* Start Text excerpt *

Random numbers
When you see the word "random" in a question title on Stack Overflow
you can almost guarantee it will be the same fundamental problem as countless similar
questions. This article takes a look at why randomness causes so many problems, and how
to address them.
The problem
The Stack Overflow (or newsgroup, or mailing list etc) question usually goes something like this:
I'm using Random.Next to generate random numbers, but it keeps
giving me the same number. It changes from run to run, but each time it will
generate the same number lots of times.
This is caused by code like this:
for (int i = 0; i < 100; i++)
{
Console.WriteLine(GenerateDigit());
}
...
static int GenerateDigit()
{
Random rng = new Random();
return rng.Next(10);
}
So, what's going wrong here?
The explanation
The Random class is not a true random number generator. It's a pseudo-random number generator.
Any instance of Random has a certain amount of state, and when you call Next
(or NextDouble or NextBytes) it will use that state to return you some
data which appears to be random, mutating its internal state accordingly so that on the next call
you will get another apparently-random number.
All of this is deterministic. If you start off an instance of Random with the same
initial state (which can be provided via a seed) and make the same sequence of method calls on it,
you'll get the same results.
So what was wrong in our example code? We were using a new instance of Random on
each iteration of the loop. The parameterless constructor for Random
takes the current date and time as the seed - and you can generally execute a fair amount of code
before the internal timer works out that the current date and time has changed. Therefore
we're using the same seed repeatedly - and getting the same results repeatedly.
What can we do about it?
There are lots of solutions to this problem - some of which are better than others.
Let's get one of them out of the way first, as it's different to all the rest.
Use a cryptographic random number generator
.NET has a RandomNumberGenerator class which is the abstract class from
which all cryptographic random number generators should be derived. The framework
itself ships with one such derived class: RNGCryptoServiceProvider.

* End Text excerpt *

◆ The task ◆
Output the passage from the random numbers text that begins at the words "Any instance of" and stops after "the same results.", with no changes. The records have nothing to do with this.

* Start Data *

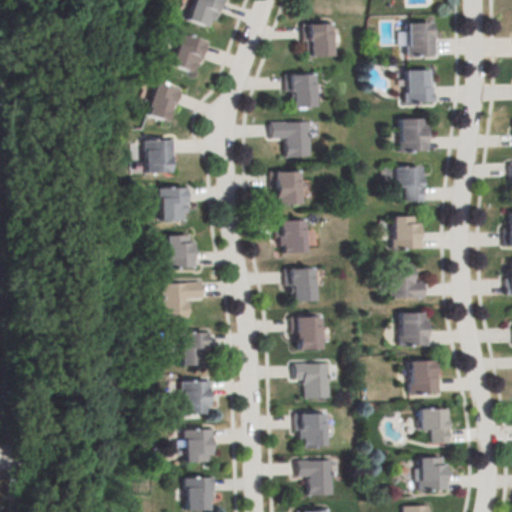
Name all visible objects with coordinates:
building: (201, 12)
building: (199, 13)
building: (415, 38)
building: (313, 39)
building: (315, 41)
building: (416, 42)
building: (184, 52)
building: (182, 55)
building: (415, 86)
building: (297, 89)
building: (414, 90)
building: (297, 93)
building: (158, 101)
building: (157, 104)
building: (410, 134)
building: (289, 135)
building: (288, 136)
building: (408, 138)
building: (511, 139)
building: (155, 155)
building: (152, 158)
building: (509, 178)
building: (405, 181)
building: (405, 181)
building: (281, 187)
building: (282, 189)
building: (170, 203)
building: (167, 206)
building: (506, 227)
building: (506, 229)
building: (402, 231)
building: (401, 232)
building: (287, 235)
building: (287, 237)
road: (214, 248)
building: (176, 250)
road: (232, 252)
road: (253, 252)
building: (173, 253)
road: (442, 256)
road: (457, 257)
road: (478, 257)
road: (47, 258)
building: (506, 276)
building: (507, 279)
building: (400, 281)
building: (297, 284)
building: (296, 286)
building: (174, 297)
building: (174, 300)
building: (409, 328)
building: (302, 331)
building: (511, 332)
building: (303, 334)
building: (189, 347)
building: (188, 351)
building: (420, 376)
building: (309, 378)
building: (309, 381)
building: (192, 395)
building: (190, 400)
building: (430, 423)
building: (306, 428)
building: (192, 444)
building: (192, 448)
road: (18, 458)
building: (427, 473)
building: (312, 474)
road: (4, 477)
building: (312, 478)
building: (195, 493)
building: (192, 496)
building: (411, 508)
building: (308, 510)
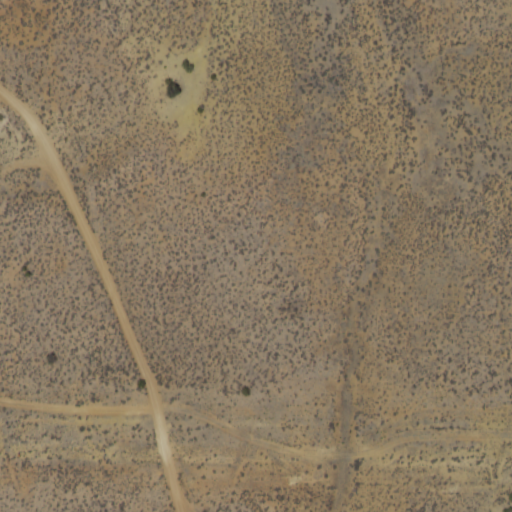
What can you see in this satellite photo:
road: (118, 275)
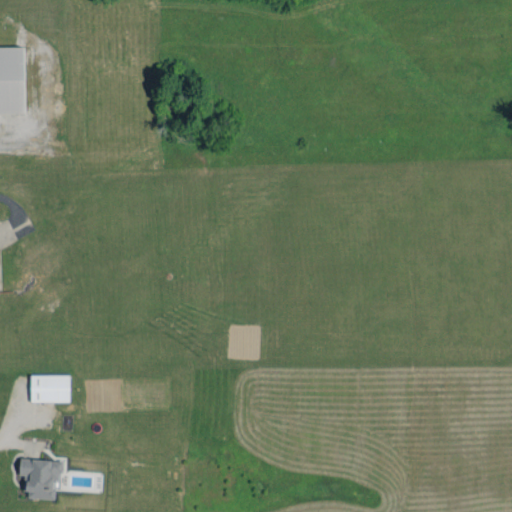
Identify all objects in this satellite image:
building: (12, 79)
building: (49, 388)
road: (11, 445)
building: (40, 477)
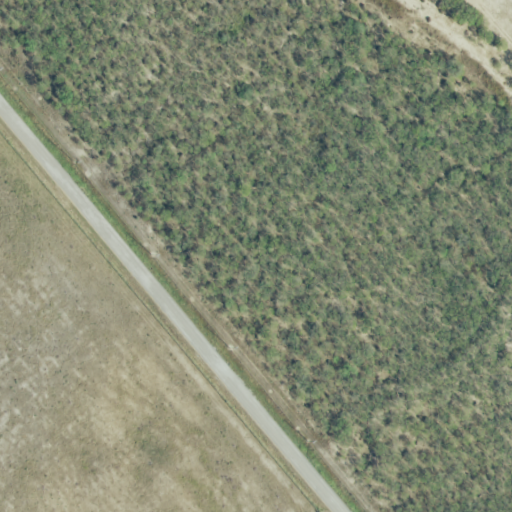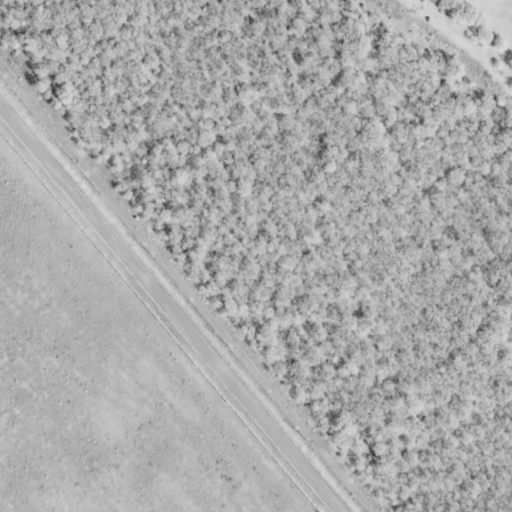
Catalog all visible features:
road: (171, 309)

* End Data *

◆ The result ◆
Any instance of Random has a certain amount of state, and when you call Next
(or NextDouble or NextBytes) it will use that state to return you some
data which appears to be random, mutating its internal state accordingly so that on the next call
you will get another apparently-random number.
All of this is deterministic. If you start off an instance of Random with the same
initial state (which can be provided via a seed) and make the same sequence of method calls on it,
you'll get the same results.